The MGH researchers analyzed data from the 2017 National Recovery Survey. Of the more than 2,000 adults in recovery from misusing alcohol, cannabis (marijuana0, opioids, stimulants, or other drugs, 37 percent had been diagnosed with one or more of the serious health problems listed below, which can be caused by or worsened by drug and alcohol abuse:
- Liver disease
- Tuberculosis (TB)
- HIV/AIDS and other sexually transmitted infections (STIs)
- Hepatitis C
- Chronic obstructive pulmonary disease (COPD)
- Heart disease
The health problems recovering addicts developed depended in part on the type of substance use disorder.
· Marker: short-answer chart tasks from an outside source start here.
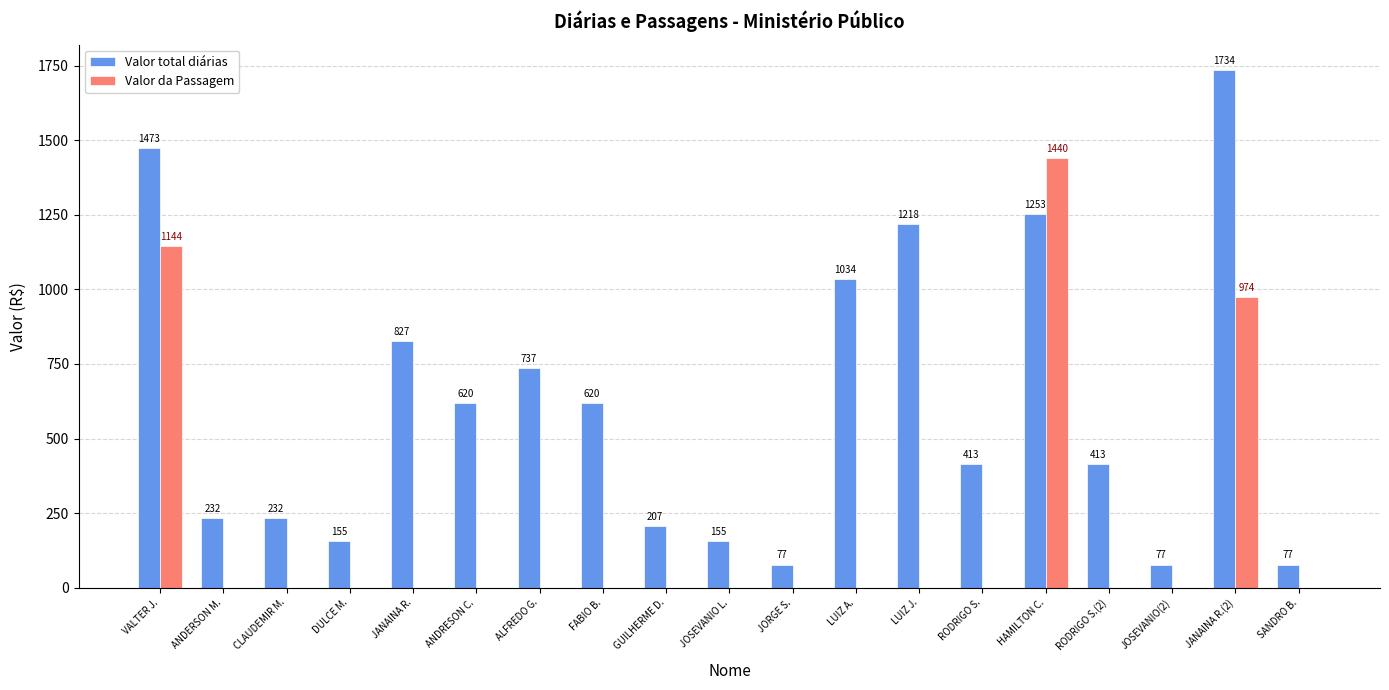

Is the value of Valor da Passagem at FABIO B. greater than the value of Valor total diárias at JOSEVANIO(2)?

No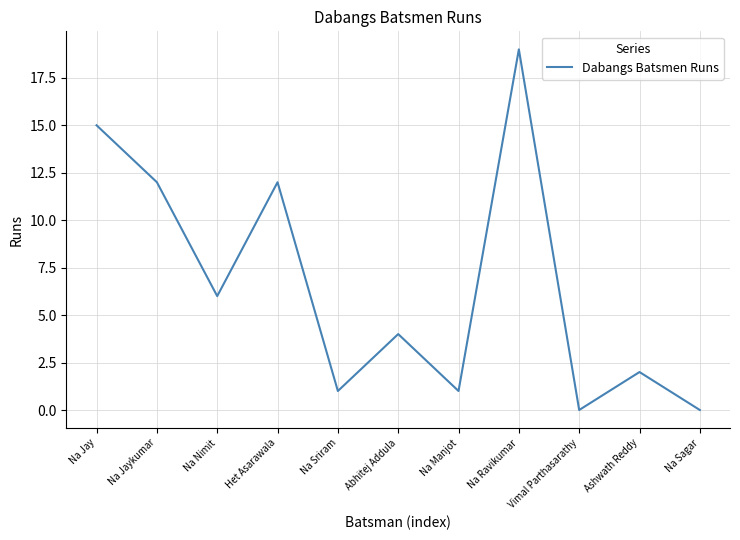

True or false: the data has more than 2 interior local peaks.

True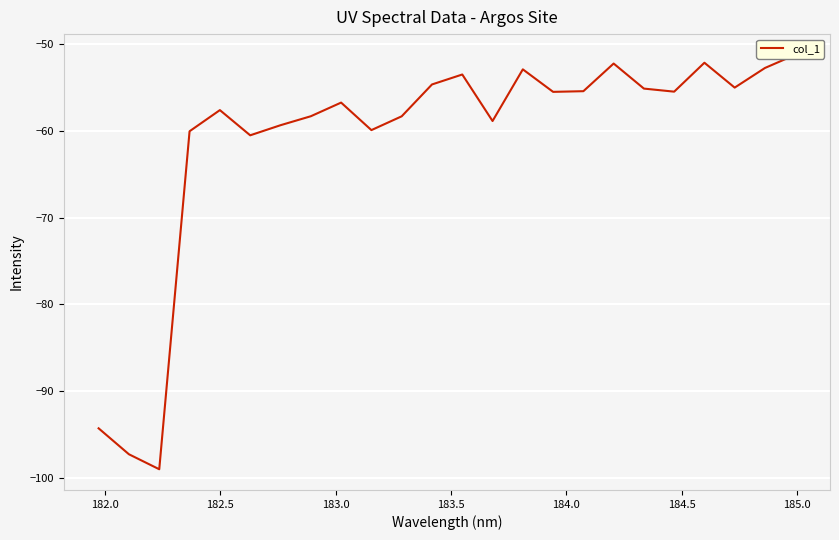

What is the difference between the maximum and minimum values?

47.8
For example, those in recovery from opioid or stimulant abuse had a higher risk of hepatitis C than those recovering from alcohol use disorder.
Compared with the general population, people in recovery had higher rates of hepatitis C, COPD, heart disease, and diabetes, say the researchers. Those with severe substance use disorder who were older when they developed a disease and entered recovery later were up to 7 percent more likely to have two or more chronic health problems.